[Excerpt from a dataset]
-*-*-

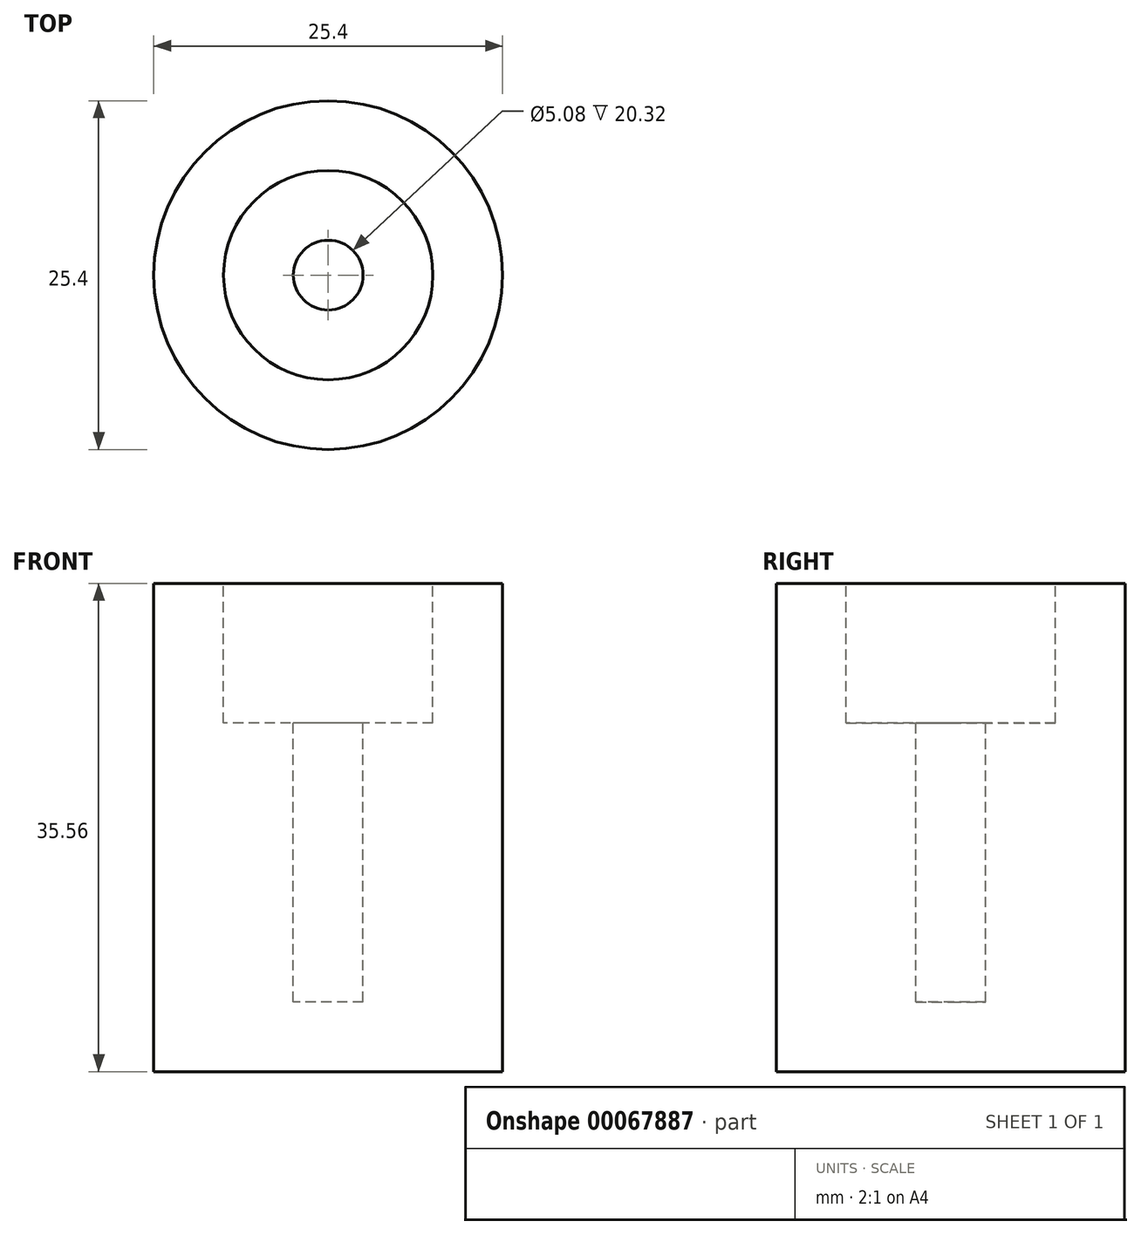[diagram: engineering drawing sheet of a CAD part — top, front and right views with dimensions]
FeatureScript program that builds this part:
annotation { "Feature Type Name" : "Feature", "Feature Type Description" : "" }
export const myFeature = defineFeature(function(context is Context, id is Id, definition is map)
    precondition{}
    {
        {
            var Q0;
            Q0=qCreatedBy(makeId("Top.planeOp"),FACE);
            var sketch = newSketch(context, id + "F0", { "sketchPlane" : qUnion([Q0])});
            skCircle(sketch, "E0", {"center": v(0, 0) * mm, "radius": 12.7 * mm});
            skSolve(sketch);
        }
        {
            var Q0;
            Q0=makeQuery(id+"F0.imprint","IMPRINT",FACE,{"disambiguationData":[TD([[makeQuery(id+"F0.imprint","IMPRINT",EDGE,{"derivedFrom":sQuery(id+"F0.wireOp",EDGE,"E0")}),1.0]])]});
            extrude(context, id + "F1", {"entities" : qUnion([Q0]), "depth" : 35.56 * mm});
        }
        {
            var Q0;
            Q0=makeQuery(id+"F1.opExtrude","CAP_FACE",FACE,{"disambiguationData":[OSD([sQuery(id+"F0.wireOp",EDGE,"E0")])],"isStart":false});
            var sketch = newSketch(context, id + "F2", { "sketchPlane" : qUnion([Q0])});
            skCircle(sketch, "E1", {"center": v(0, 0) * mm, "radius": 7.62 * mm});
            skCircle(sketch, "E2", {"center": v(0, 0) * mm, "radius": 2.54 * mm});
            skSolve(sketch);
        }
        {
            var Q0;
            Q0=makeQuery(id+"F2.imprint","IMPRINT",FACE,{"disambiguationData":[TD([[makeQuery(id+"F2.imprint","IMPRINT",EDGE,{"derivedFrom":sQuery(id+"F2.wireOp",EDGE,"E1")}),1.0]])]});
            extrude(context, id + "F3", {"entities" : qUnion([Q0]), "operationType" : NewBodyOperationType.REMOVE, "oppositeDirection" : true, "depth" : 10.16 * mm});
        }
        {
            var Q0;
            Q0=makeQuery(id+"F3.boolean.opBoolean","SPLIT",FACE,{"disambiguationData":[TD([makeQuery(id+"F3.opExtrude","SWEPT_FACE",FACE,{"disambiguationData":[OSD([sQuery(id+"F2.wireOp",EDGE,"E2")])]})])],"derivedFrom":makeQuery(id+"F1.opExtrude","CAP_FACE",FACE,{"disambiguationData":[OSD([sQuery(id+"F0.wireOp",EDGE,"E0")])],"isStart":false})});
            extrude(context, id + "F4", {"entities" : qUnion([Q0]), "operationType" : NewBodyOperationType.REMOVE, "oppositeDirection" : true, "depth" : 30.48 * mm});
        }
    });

-*-*-

** Required work **
Locate each line in the data above that contains the string "disambiguationData", and copy those lines out in full.

** Expected answer **
            Q0=makeQuery(id+"F0.imprint","IMPRINT",FACE,{"disambiguationData":[TD([[makeQuery(id+"F0.imprint","IMPRINT",EDGE,{"derivedFrom":sQuery(id+"F0.wireOp",EDGE,"E0")}),1.0]])]});
            Q0=makeQuery(id+"F1.opExtrude","CAP_FACE",FACE,{"disambiguationData":[OSD([sQuery(id+"F0.wireOp",EDGE,"E0")])],"isStart":false});
            Q0=makeQuery(id+"F2.imprint","IMPRINT",FACE,{"disambiguationData":[TD([[makeQuery(id+"F2.imprint","IMPRINT",EDGE,{"derivedFrom":sQuery(id+"F2.wireOp",EDGE,"E1")}),1.0]])]});
            Q0=makeQuery(id+"F3.boolean.opBoolean","SPLIT",FACE,{"disambiguationData":[TD([makeQuery(id+"F3.opExtrude","SWEPT_FACE",FACE,{"disambiguationData":[OSD([sQuery(id+"F2.wireOp",EDGE,"E2")])]})])],"derivedFrom":makeQuery(id+"F1.opExtrude","CAP_FACE",FACE,{"disambiguationData":[OSD([sQuery(id+"F0.wireOp",EDGE,"E0")])],"isStart":false})});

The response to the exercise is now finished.